One tool that made learning Bash easier and more intuitive was scm breeze. It is a series of scripts (for Bash and Zsh) which add convenient aliases (particularly for git workflows) as well as a numbering scheme for accessing files. Check it out and install it! In addition, as mentioned earlier, I recommend fzf for better history fuzzy search.

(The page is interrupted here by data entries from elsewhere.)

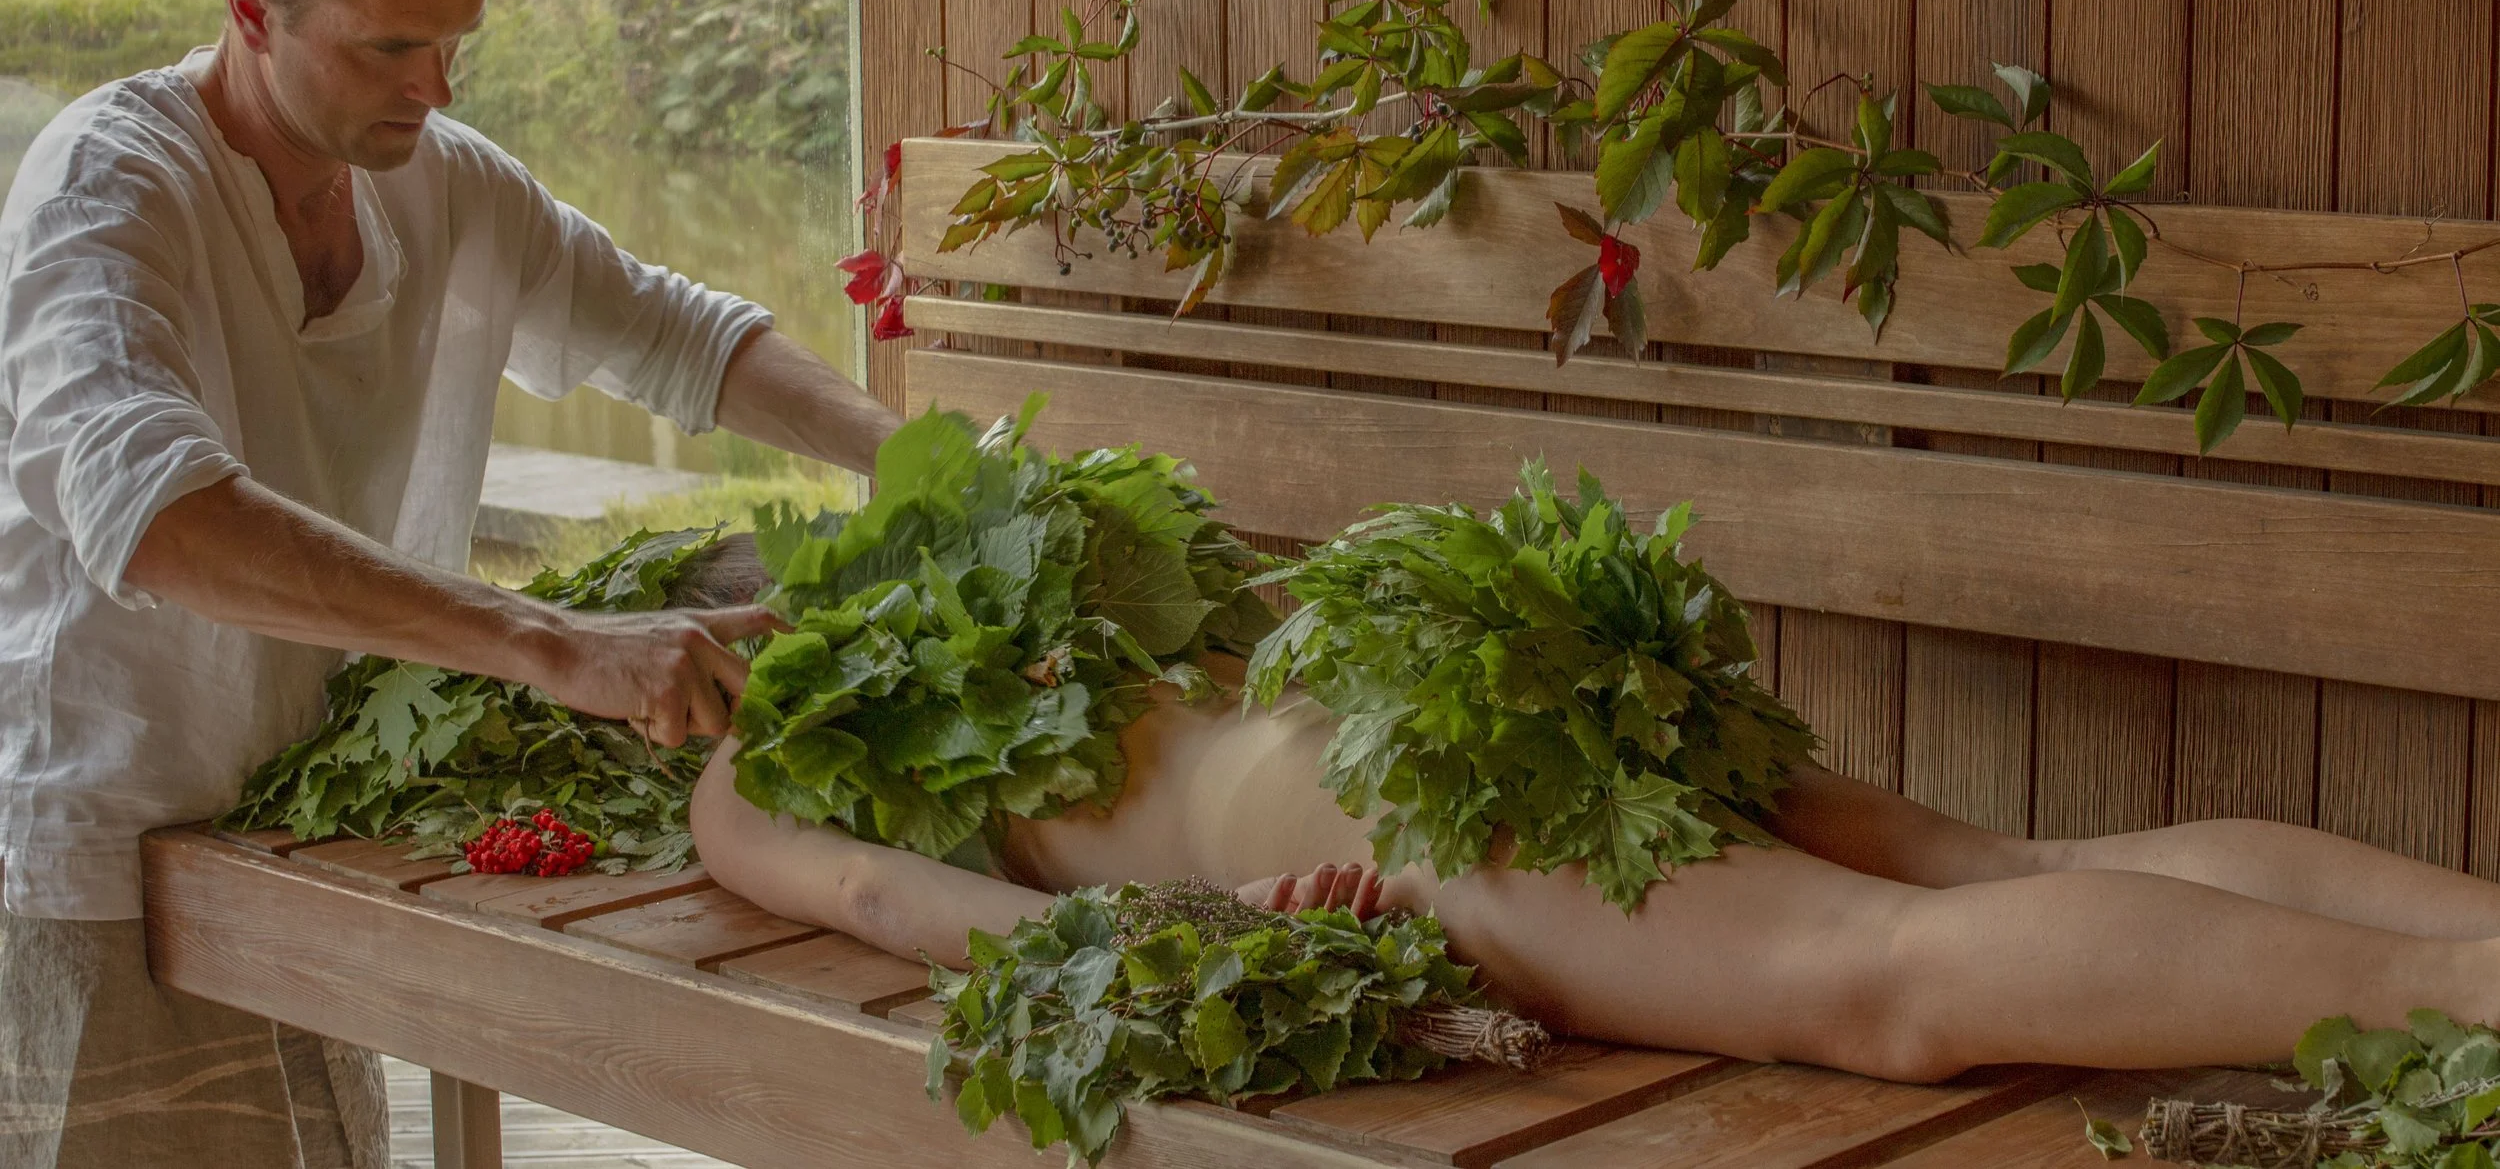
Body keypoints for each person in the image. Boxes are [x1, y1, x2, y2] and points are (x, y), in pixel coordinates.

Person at [0, 0, 896, 1169]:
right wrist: (554, 643)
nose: (436, 86)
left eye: (456, 41)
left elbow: (679, 333)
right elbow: (155, 513)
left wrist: (936, 466)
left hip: (302, 830)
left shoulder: (444, 181)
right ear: (252, 11)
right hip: (97, 851)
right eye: (391, 46)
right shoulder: (106, 190)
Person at [693, 646, 2500, 1081]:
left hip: (1420, 822)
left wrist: (1199, 926)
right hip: (1492, 684)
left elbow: (889, 903)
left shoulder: (752, 753)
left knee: (1881, 982)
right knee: (2003, 861)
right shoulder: (1049, 609)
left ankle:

If you work on a remote machine (e.g. a dev server in the cloud), you might use ssh to access it. One big pain point with ssh is that if your internet connection drops for whatever reason, you’ll get a broken pipe and have to reconnect. Worse, if you aren’t using something like tmux or screen, your session and any processes open in that session will be lost. In order to remedy the situation, you can learn to install and use Eternal Terminal (or mosh) which provide long lived ssh connections. Now you no longer have to login when your machine disconnects from the internet. Check it out!

Tmux + iTerm

If you use Mac OS X, I’d recommend using iTerm2, a better alternative to the builtin Mac terminal. The most notable feature it provides is native tmux support. If you ssh into a remote machine and then run tmux -CC on that machine, you will get a native iTerm2 window as your tmux session. What this means is you can create iTerm tabs and splits, while under the hood it is creating the tmux equivalent. In other words, you can use intuitive key bindings rather than learning tmux key bindings and get all the benefits of tmux. This plus the long lived SSH connection mentioned above were game changers for my remote workflow.

Final Thoughts

Bash is such a powerful tool, it is almost impossible to fully cover it in one post. I am still discovering new features, one liners, and hacks every day. It takes time and discipline to learn a new tool, but Bash is one of those tools where you will see almost immediate payoff as you improve. Below are the few tips and resources you can use to get better:

  • Command Line Challenge – a series of puzzles that can be solved with one line Bash commands
  • man bash – The manpage for Bash itself. It might seem tedious, but in the end, it’s well worth perusing this. You never know what new thing you might learn
  • If you catch yourself writing a Python script to manipulate text in files, there is probably an easier way to do it with a one liner in Bash – take the time to google it and figure that one liner out. The first few times it might take you longer, but the next n times you need to perform the task, you’ll simply be able to search back in your history and refer back to the Bash one liner (or recreate it from muscle memory).